Your goal:
Copy out every entry that follows, without a single picture.

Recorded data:
-*-
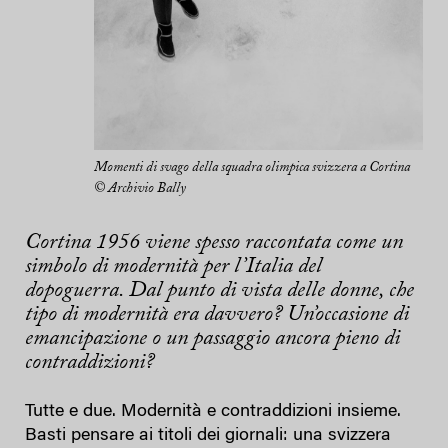
Momenti di svago della squadra olimpica svizzera a Cortina
© Archivio Bally
Cortina 1956 viene spesso raccontata come un
simbolo di modernità per l’Italia del
dopoguerra. Dal punto di vista delle donne, che
tipo di modernità era davvero? Un’occasione di
emancipazione o un passaggio ancora pieno di
contraddizioni?
Tutte e due. Modernità e contraddizioni insieme.
Basti pensare ai titoli dei giornali: una svizzera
-*-
Finished exercise:
Momenti di svago della squadra olimpica svizzera a Cortina
© Archivio Bally
Cortina 1956 viene spesso raccontata come un
simbolo di modernità per l’Italia del
dopoguerra. Dal punto di vista delle donne, che
tipo di modernità era davvero? Un’occasione di
emancipazione o un passaggio ancora pieno di
contraddizioni?
Tutte e due. Modernità e contraddizioni insieme.
Basti pensare ai titoli dei giornali: una svizzera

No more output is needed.